▶ _Work instructions_
The task calls for each record to be given again unchanged, minus any pictures.

▶ _Saved data entries_
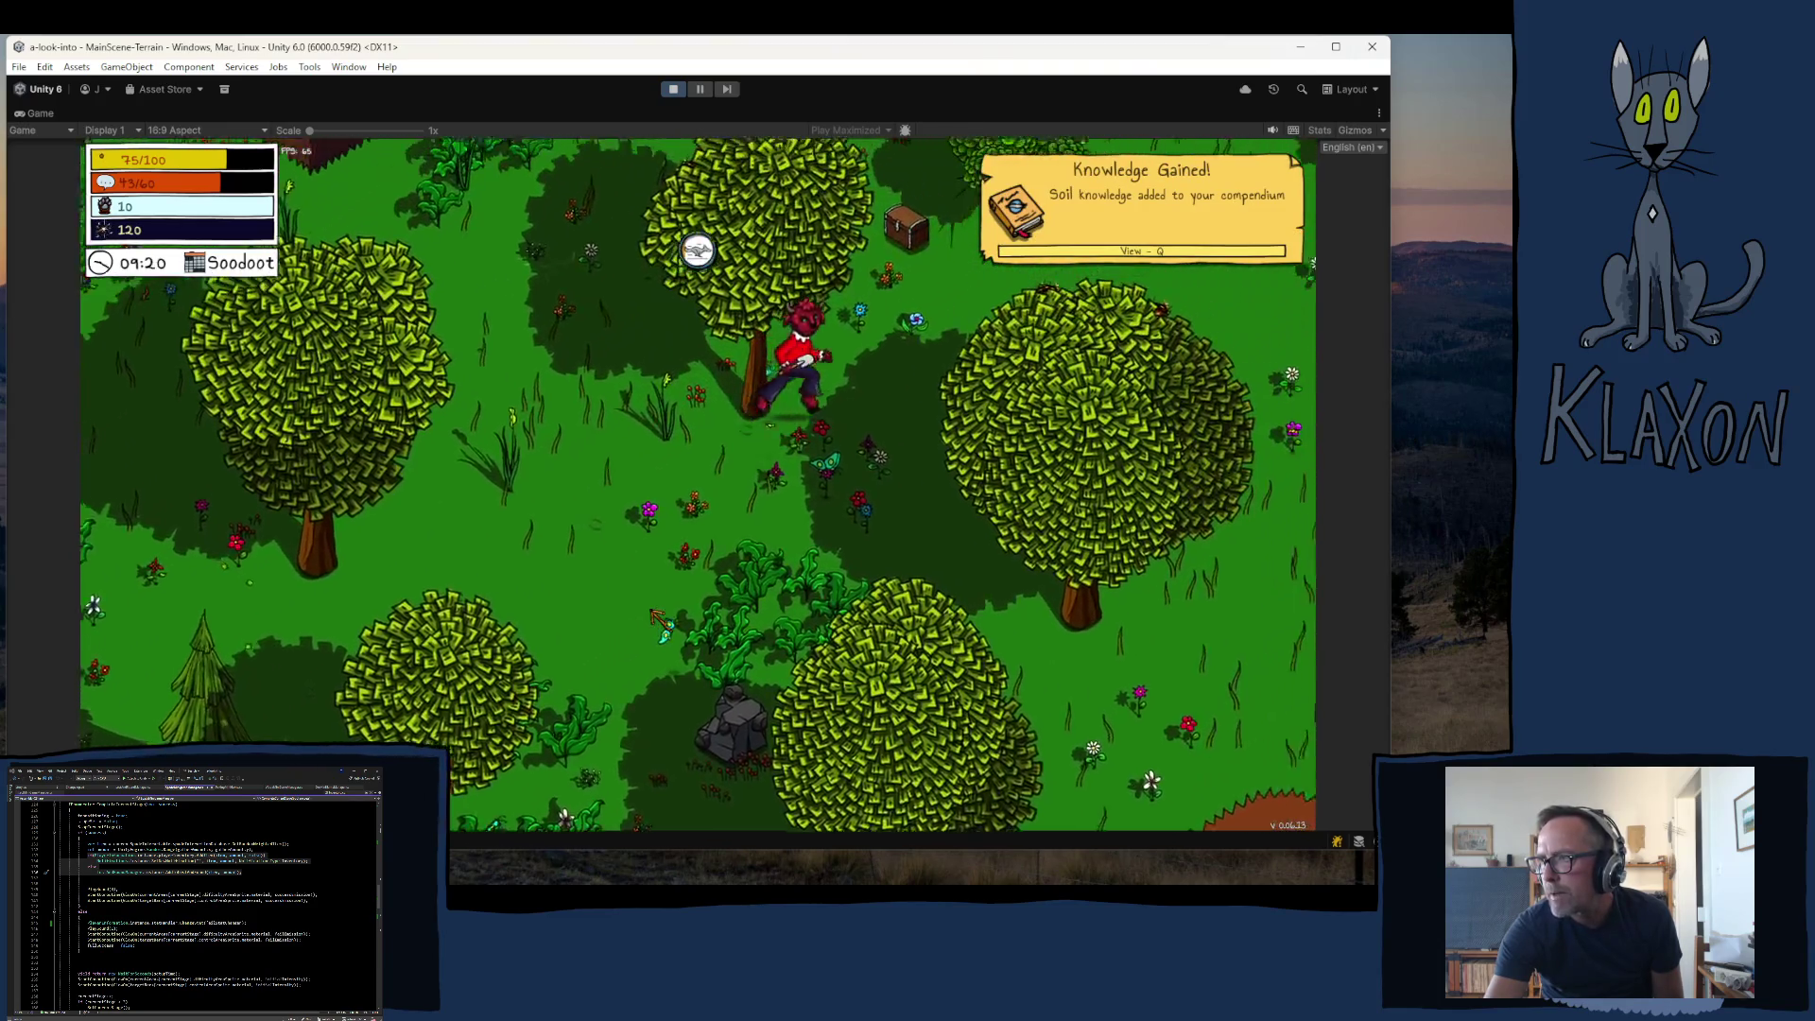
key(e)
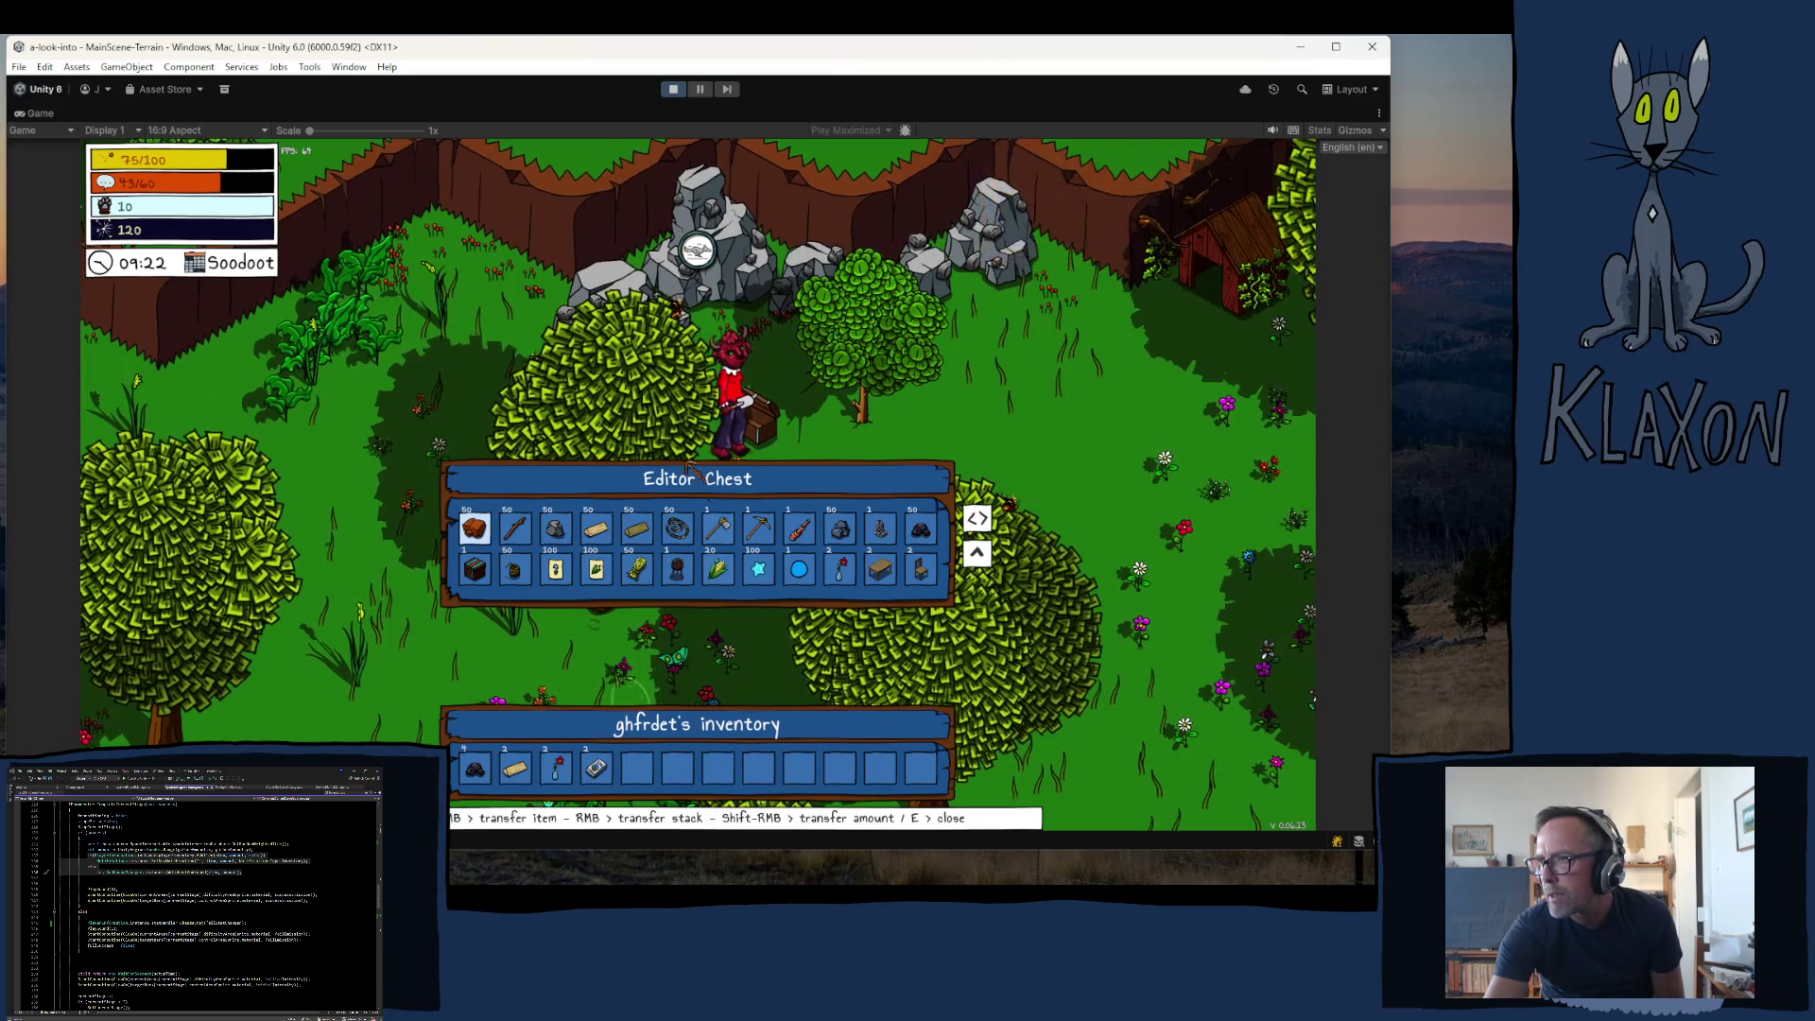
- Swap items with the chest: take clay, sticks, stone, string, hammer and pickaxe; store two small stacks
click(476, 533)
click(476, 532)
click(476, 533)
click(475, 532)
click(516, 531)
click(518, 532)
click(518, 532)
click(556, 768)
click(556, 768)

▶ _Answer box_
key(e)
- Swap items with the chest: take clay, sticks, stone, string, hammer and pickaxe; store two small stacks
click(476, 533)
click(476, 532)
click(476, 533)
click(475, 532)
click(516, 531)
click(518, 532)
click(518, 532)
click(556, 768)
click(556, 768)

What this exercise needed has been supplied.